The global backlash against humanitarian internationalism means few will dare to call for it in Darfur, where an appalling number of African Muslims are being hounded, raped, killed and dispossessed by Arab militias - brothers-in-arms, fellow Muslims of the Ummah. A daily tally adds more bodies to the millions murdered in the Congo since 2001. No point in going in there to add to the chaos and put our soldiers at risk, says the received wisdom these days.

How different from when Britain did the right thing, in the right way, without any dissembling or self-interest, and sent in troops to save Sierra Leone from itself, or to Kosovo and Serbia, in spite of raising considerable controversy in some quarters.

We on the left of centre should resist the pernicious ideology of non-intervention which gives governments the absolute right to do what they like to their own people as long as they don't cross into another territory. Many progressive people, however, are wary of advocating action by the West because Britain and the US are so very discredited.

They have squandered the faith and trust they had accumulated during the Cold War. The neo-con Project for a New American Century has the capacity and will to annihilate the planet by forcefully making it succumb to US might. Ecology, mutuality, ethics, diversity be damned, they say. But their days are numbered.

The most ardent intellectual backer of the project, Francis Fukuyama, now says he no longer wishes to be associated with the messy consequences of what he once advocated. If he and others are now reflecting and recanting, and if Bush says sorry for using cowboy language, the tide is clearly turning. Here too, pro-war politicians know they need to win back friends to influence world affairs.

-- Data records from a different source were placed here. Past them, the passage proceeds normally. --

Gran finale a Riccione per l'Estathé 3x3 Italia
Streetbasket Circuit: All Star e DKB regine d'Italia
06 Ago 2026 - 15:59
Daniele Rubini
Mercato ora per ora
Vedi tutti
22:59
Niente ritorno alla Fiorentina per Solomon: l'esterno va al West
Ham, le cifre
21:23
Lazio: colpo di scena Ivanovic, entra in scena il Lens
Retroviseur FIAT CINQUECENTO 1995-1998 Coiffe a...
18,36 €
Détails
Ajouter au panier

They will of course do all sorts of dishonourable things to advantage their country - that is a universal when it comes to politics. But let us hope a lesson has been learnt - the most impoverished and disempowered populations will still resist imperial might. They are not fools and will not tolerate any power, however benign, occupying lands and controlling their destinies.

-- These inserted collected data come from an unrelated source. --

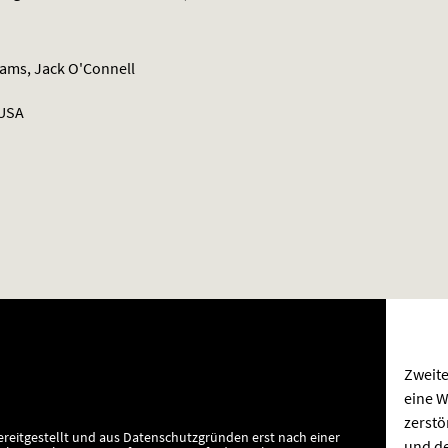
liams, Jack O'Connell
 USA
Zweite
eine W
zerstö
ereitgestellt und aus Datenschutzgründen erst nach einer
und d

Such imperious actions rebound on the mighty, as we have just witnessed. However, to intervene in order to prevent regional wars, or internal chaos, makes a difference and earns respect. The day before the attacks on the US I called for some action against the Taliban. I have no regrets at all, even though they are back, destabilising parts of the country again.

I want assertive international action against Israel for violating the rights of innocents, against the autocracy in Egypt which is imprisoning thousands of political activists, and against the dictator in Uzbekistan who murders dissidents at will. I know I am in bad company when I take this position, a dove flying with some very angry hawks but in the same direction.

A number of academics, commentators and politicians calling themselves "liberal imperialists" want the US/UK axis to ride into all troublesome spots, in order to force people to submit to "our" way of living and thinking. This displacement activity comes, perhaps, from unbearable guilt and shame that they were so wrong about Iraq.

They want to tame Iran next - and here's the rub. I too would like nothing better than to get rid of that government with its Stalinist Islamic police and oppressive policies. But if Iran is the next post for "liberal imperialism" I would be forced to oppose it, for the same reasons I opposed the adventure in Iraq.

Two centuries ago, Immanuel Kant wrote perceptively about our overlapping lives, how what happens in one place reverberates elsewhere because we are "unavoidably side by side". Unfortunately, his enlightened yearning for a "Perpetual Peace" seems as far away from realisation in our unenlightened times as it ever has been.